KIRKLAR BİR YERDE DURDULAR


   Alevi inancının temelini oluşturan "Kırklar Meclisi" yani "Kırklar Cemi" Hazreti Muhammed'in miraç yolunda, Kırklara karışarak, orada bulunan canlarla kaynaşmasını aktaran, kimine göre efsane, kimine göre gerçek olan mitolojik bir anlatıdır. Kırklar ifadesi burada, bir bedende vücut bularak, bir araya gelmiş olan bir topluluğu, yol diliyle Güruh-u Naci'yi temsil etmektedir.

   Alevilikte Kırklar kavramı, varoluşun başlangıcını temsil eder. Günümüzde Alevi-Bektaşi inanç sisteminde görülen bir çok ritüel de Kırklar'a dayandırılmaktadır. Kırklar Meclisi, Kırklar Cemi ve  ilk olarak burada dönülen Kırklar Semahı'nın temellerinin bu mitolojik anlatıdan beslendiği bilinmektedir. Kırklara karışmak, kırklara katılmak gibi deyimlerle de Kırklar anlatısı güçlendirilmiştir.


   Kırklar denildiğinde ilk başta erenler ve evliyalar akla gelmektedir. Kırklar ayrıca Alevi inancına mensup olanlara verilen bir isim haline gelmiştir. Alevilerin yoğun olarak bulunduğu bölgelerde Kırklar adını taşıyan ziyaretler ve türbeler sıklıkla yer almaktadır.

   Afyonkarahisar'ın Sandıklı İlçesinde de "Kırklar" adına bir türbe yer almaktadır. Sandıklı'ya kuş bakışı bakan bir tepenin yamacında yer alan bu türbenin bulunduğu mevkiye "Kırklar Kümeleri" adı verilmiştir. Kırklar Türbesi, Sandıklı'nın Ece Mahallesi sınırları içerisinde yer alırken, mahallelerin bölünmesi sonucunda, yeni kurulan Fatih Mahallesi sınırları içerisinde kalmıştır.
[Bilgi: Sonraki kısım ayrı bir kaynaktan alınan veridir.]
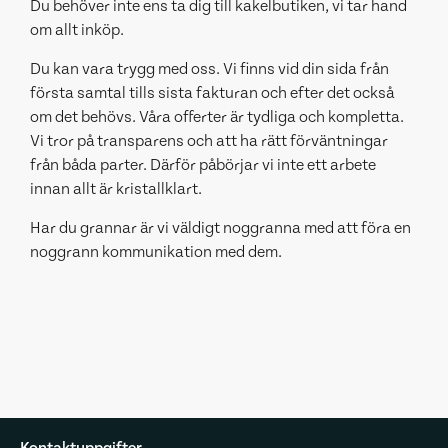
Du behöver inte ens ta dig till kakelbutiken, vi tar hand
om allt inköp.
Du kan vara trygg med oss. Vi finns vid din sida från
första samtal tills sista fakturan och efter det också
om det behövs. Våra offerter är tydliga och kompletta.
Vi tror på transparens och att ha rätt förväntningar
från båda parter. Därför påbörjar vi inte ett arbete
innan allt är kristallklart.
Har du grannar är vi väldigt noggranna med att föra en
noggrann kommunikation med dem.
Kontaktuppgifter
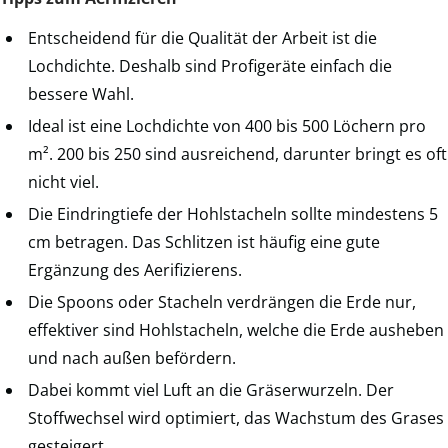
Entscheidend für die Qualität der Arbeit ist die
Lochdichte. Deshalb sind Profigeräte einfach die
bessere Wahl.
Ideal ist eine Lochdichte von 400 bis 500 Löchern pro
m². 200 bis 250 sind ausreichend, darunter bringt es oft
nicht viel.
Die Eindringtiefe der Hohlstacheln sollte mindestens 5
cm betragen. Das Schlitzen ist häufig eine gute
Ergänzung des Aerifizierens.
Die Spoons oder Stacheln verdrängen die Erde nur,
effektiver sind Hohlstacheln, welche die Erde ausheben
und nach außen befördern.
Dabei kommt viel Luft an die Gräserwurzeln. Der
Stoffwechsel wird optimiert, das Wachstum des Grases
gesteigert.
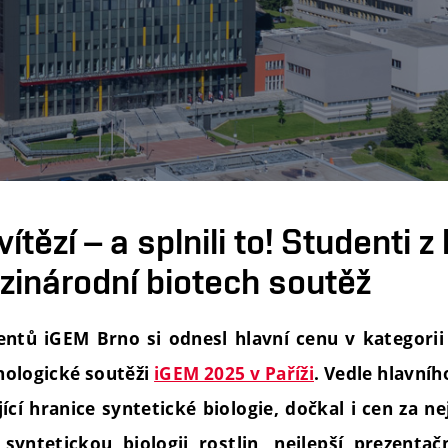
 zvítězí – a splnili to! Studenti 
zinárodní biotech soutěž
ntů iGEM Brno si odnesl hlavní cenu v kategori
nologické soutěži
iGEM 2025 v Paříži
. Vedle hlavníh
ící hranice syntetické biologie, dočkal i cen za n
 syntetickou biologii rostlin, nejlepší prezenta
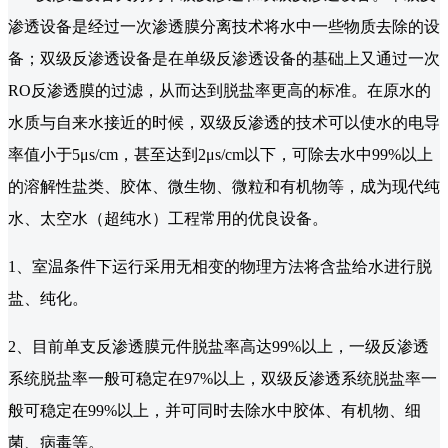
渗透设备是经过一次渗透膜分离技术将水中一些物质去除的设
备；双级反渗透设备是在单级反渗透设备的基础上又通过一次
RO反渗透膜的过滤，从而达到脱盐率更高的标准。在原水的
水质与自来水接近的时候，双级反渗透的技术可以使水的电导
率值小于5μs/cm，甚至达到2μs/cm以下，可除去水中99%以上
的溶解性盐类、胶体、微生物、微粒和有机物等，成为现代纯
水、太空水（超纯水）工程常用的优良设备。
1、室温条件下运行采用无相变的物理方法将含盐给水进行脱
盐、纯化。
2、目前单支反渗透膜元件脱盐率高达99%以上，一级反渗透
系统脱盐率一般可稳定在97%以上，双级反渗透系统脱盐率一
般可稳定在99%以上，并可同时去除水中胶体、有机物、细
菌、病毒等。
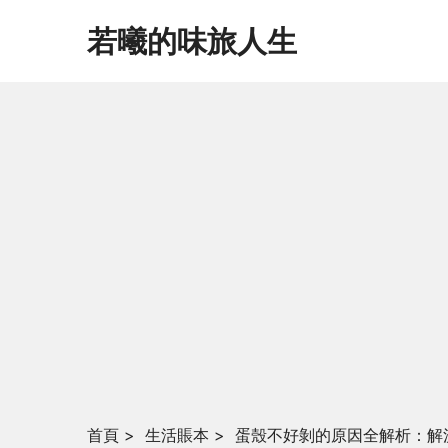
若曦的味旅人生
首頁
>
生活賬本
>
蛋殼不好剝的原因全解析：解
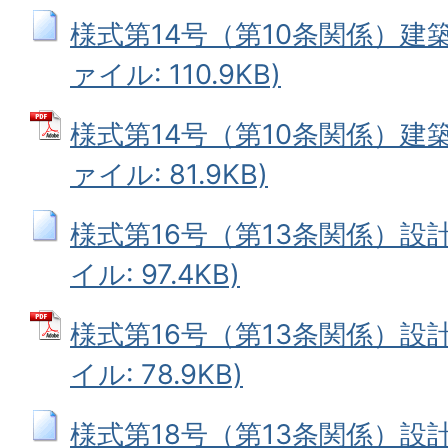
様式第14号（第10条関係）建築
ァイル: 110.9KB)
様式第14号（第10条関係）建築
ァイル: 81.9KB)
様式第16号（第13条関係）設計
イル: 97.4KB)
様式第16号（第13条関係）設計
イル: 78.9KB)
様式第18号（第13条関係）設計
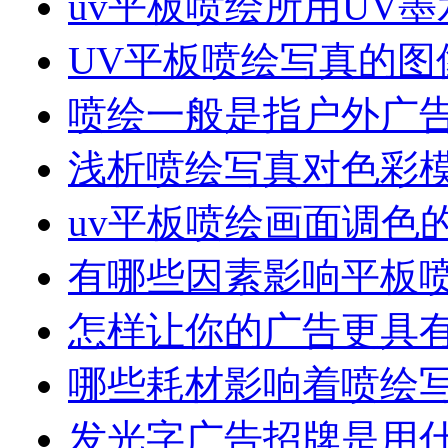
uv平板喷绘所用UV
UV平板喷绘写真的图
喷绘一般是指户外广
浅析喷绘写真对色彩
uv平板喷绘画面调色
有哪些因素影响平板
怎样让你的广告更具
哪些耗材影响着喷绘
发光字广告招牌是用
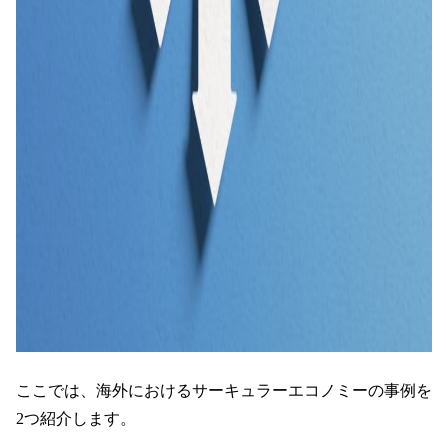
ここでは、海外におけるサーキュラーエコノミーの事例を
2つ紹介します。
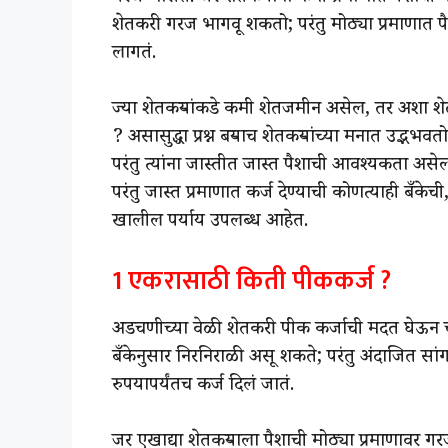
शेतकरी गरज भागवू शकतो; परंतु मोठ्या प्रमाणात प
लागतं.
ज्या शेतकऱ्यांकडे कमी शेतजमीन असेल, तर अशा शे
? असासुद्धा प्रश्न बऱ्याच शेतकऱ्यांच्या मनात उद
परंतु त्यांना जास्तीत जास्त पैशाची आवश्यकता अ
परंतु जास्त प्रमाणात कर्ज देण्याची कोणत्याही बँकेच
खालील पर्याय उपलब्ध आहेत.
1 एकरासाठी किती पीककर्ज ?
अडचणीच्या वेळी शेतकरी पीक कर्जाची मदत घेऊन 
बँकेनुसार निरनिराळी असू शकते; परंतु अंदाजित स
रुपयापर्यंतच कर्ज दिलं जातं.
जर एखाद्या शेतकऱ्याला पैशाची मोठ्या प्रमाणावर ग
Oysa "Kırklar Kümeleri" olarak adlandırılan bu yere "Kırklar" adının verilmesi çok daha anlamlı olurdu.

   Kırklar Türbesi'nin en son hali, Abdurrahman Taşkelek tarafından, annesi Safiye Taşkelek anısına yaptırılarak bu şekli almıştır. Türbe yapılmadan önceki durumu ise, üstü ve etrafı açık etrafı duvarla çevrili taş yapı bir yatır şeklindedir. Daha sonra türbenin yanına birde ek yapılmıştır. Burası şimdilerdeyse mescit durumuna getirilmiş vaziyettedir. Sandıklı ve çevresinden Kırklar Türbesi'ne çok sayıda ziyaretçi gelmektedir. Kırklar Türbesinin türbedarlığını Tepekent diyede  bilinen, Kırklar Kümeleri'nde yaşayan Alevi canlarımız yapmaktadır. Türbe bahçe içerisinde etrafı ağaçlık ve yeşillik geniş bir alana sahiptir.

   Türbeye ziyaret için gelenler burada dua ederek, çerağ(mum) yakarak, dileklerde bulunurlar. Bu dileklerde bulunulurken uygulanan şekillerden en göze çarpanı, ziyaretçilerin türbe etrafındaki taşlarla şekiller çizmeleridir. Ziyaretçiler gönüllerinde olanı bu taşlarla toprağın üzerine resmederler. Kimisi ev şekli yapar, bacası tüten bir yuva diler. Kimiside gönlünde olanı, aklından geçeni Kırklar'da diler. Hiç kimsede bu şekillere dokunmaz, bilerek bozmaz. Çünkü bu inançlar bizim zenginliklerimizdir. Gönüldeki dilekler Hak'tan dilenmektedir, Kırkların yüzü suyu hürmetine.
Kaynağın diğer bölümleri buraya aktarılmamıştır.